__THE PROBLEM__
Reproduce verbatim every line of the entries, from the line containing "Page size: 1275x1650." through the end of the entries, including both the first and the last line.
— begin AVAILABLE RECORDS —
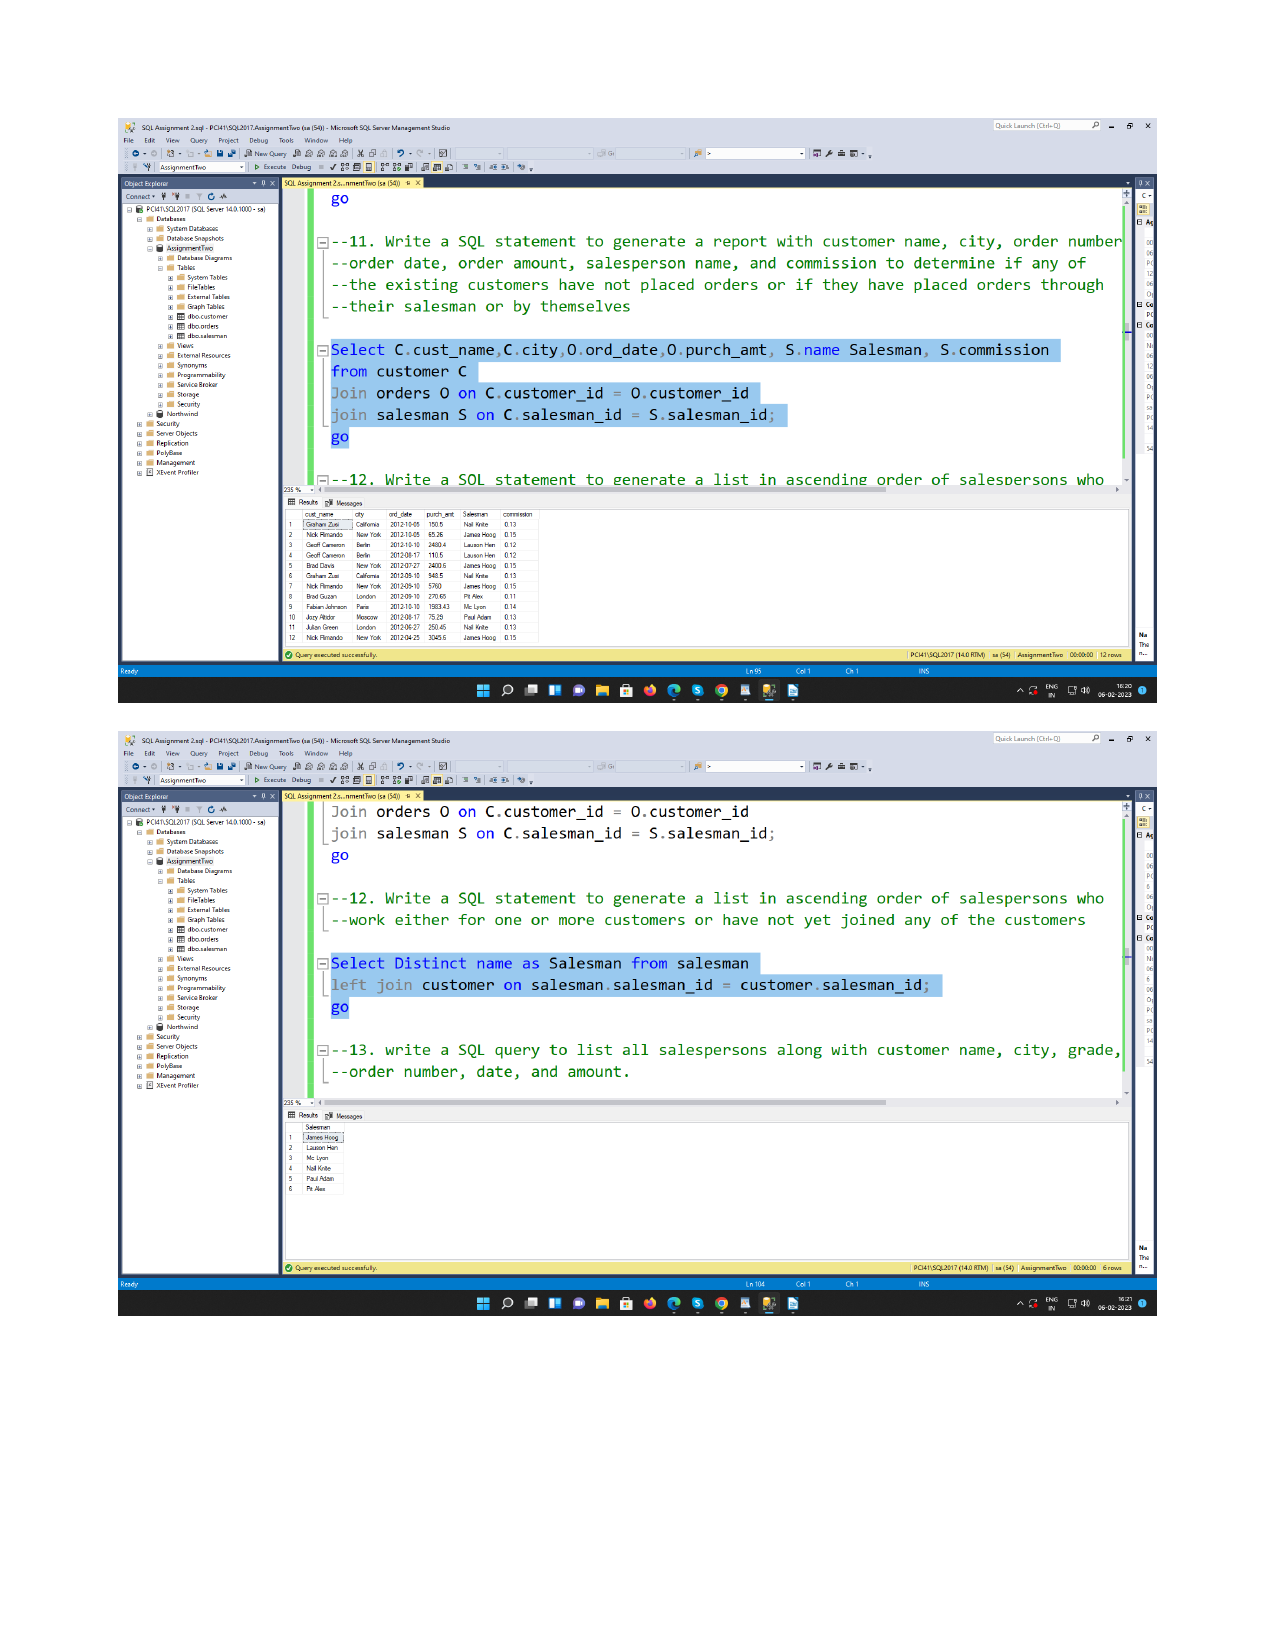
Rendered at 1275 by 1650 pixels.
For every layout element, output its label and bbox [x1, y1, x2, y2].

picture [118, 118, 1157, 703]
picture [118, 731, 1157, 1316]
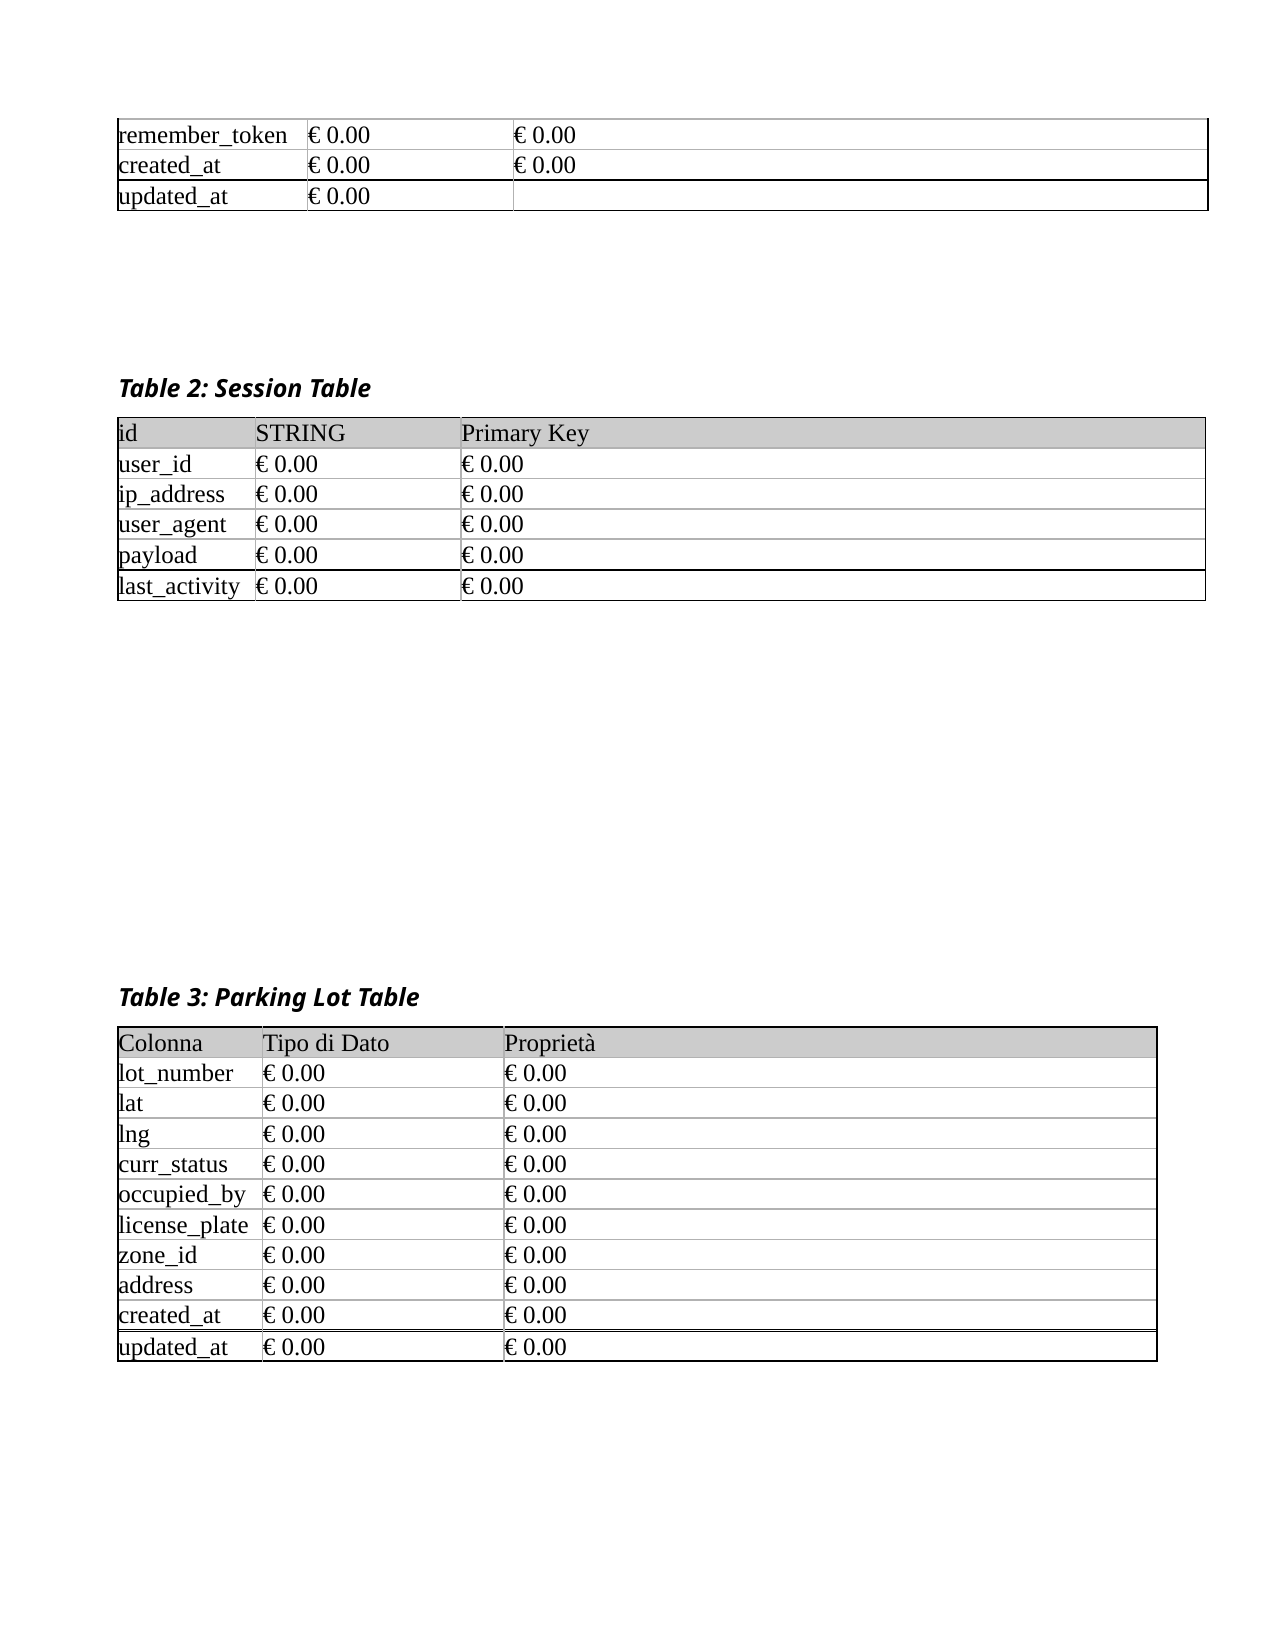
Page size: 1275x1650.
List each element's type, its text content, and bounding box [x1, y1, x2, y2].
— end AVAILABLE RECORDS —
__ANSWER TO THE PROBLEM__
Page size: 1275x1650.
List each element's type, its text content, and bounding box [x1, y1, x2, y2].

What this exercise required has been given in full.